Dad lost his own father early in life and many times told me that my Grandfather Macnab became like a father to him over their 50 odd year relationship. My grandpa was a man of few words but I know he shared a lot of stories with Dad that no else had ever heard and Dad made sure those stories got handed down to the next generation.
One of his last requests was to head over to Western Canada High School and take some pictures of some of the awards that Grandpa had amassed while he was a student there back in the the early part of the 19th century, that is a request that I will fulfill soon and should be the topic here sometime in the future. Below they are wandering along with Grandpa sharing some of that oral history.
Before Brenda and I started traveling to avoid winter we used to celebrate Alberta’s Family Day holiday and my Dad’s birthday each year with a big bonfire and sleigh ride here at Dogpound North.
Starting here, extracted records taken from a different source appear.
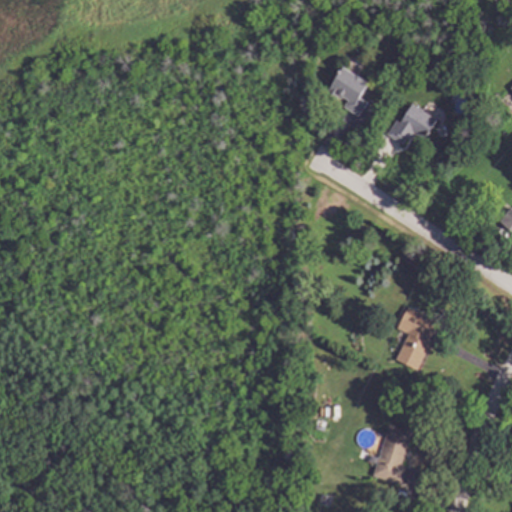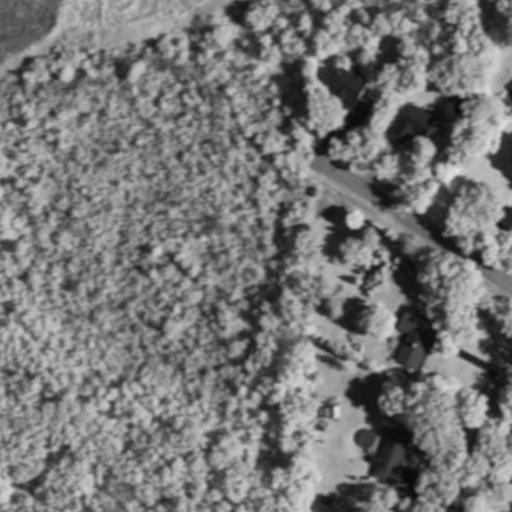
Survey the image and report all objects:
building: (511, 86)
building: (347, 89)
building: (349, 89)
building: (410, 124)
building: (410, 127)
building: (506, 218)
road: (415, 224)
building: (405, 258)
building: (413, 336)
building: (413, 338)
building: (330, 410)
road: (478, 433)
building: (391, 454)
building: (391, 455)
building: (324, 499)
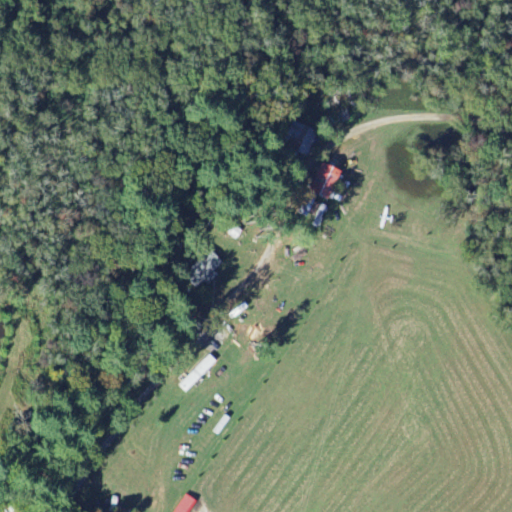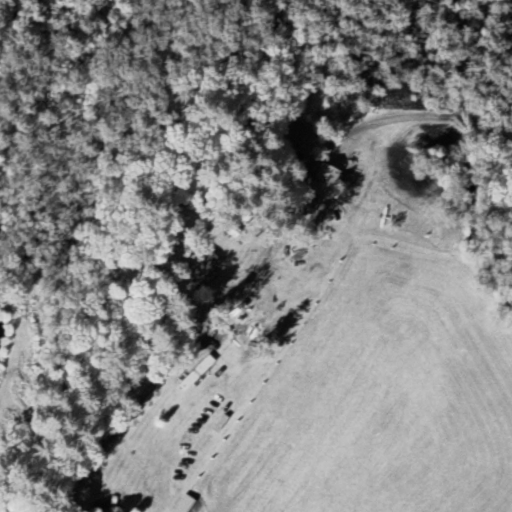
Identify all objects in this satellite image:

Although it was in mid-February we were always blessed with warm days and usually had over 100 of our friends and neighbours over to help up burn up whatever old building was slated for demolition. The picture below is of Dad on his 80th birthday with a cake that Brenda had made.
The picture below is of the Cochrane Road Brown’s and although we had all, except Kelly on the left, moved away from our original home that is kind of where it all came together. The bunch is a little smaller now with Kelly having left in 2009, Brent just last year and now Dad. I do miss them all but I am hoping it is a while until we are back together again.
Till then I am sure my brothers and father will tell a few stories and relive a few great memories amongst themselves, probably around a big campfire in the sky, till we meet again.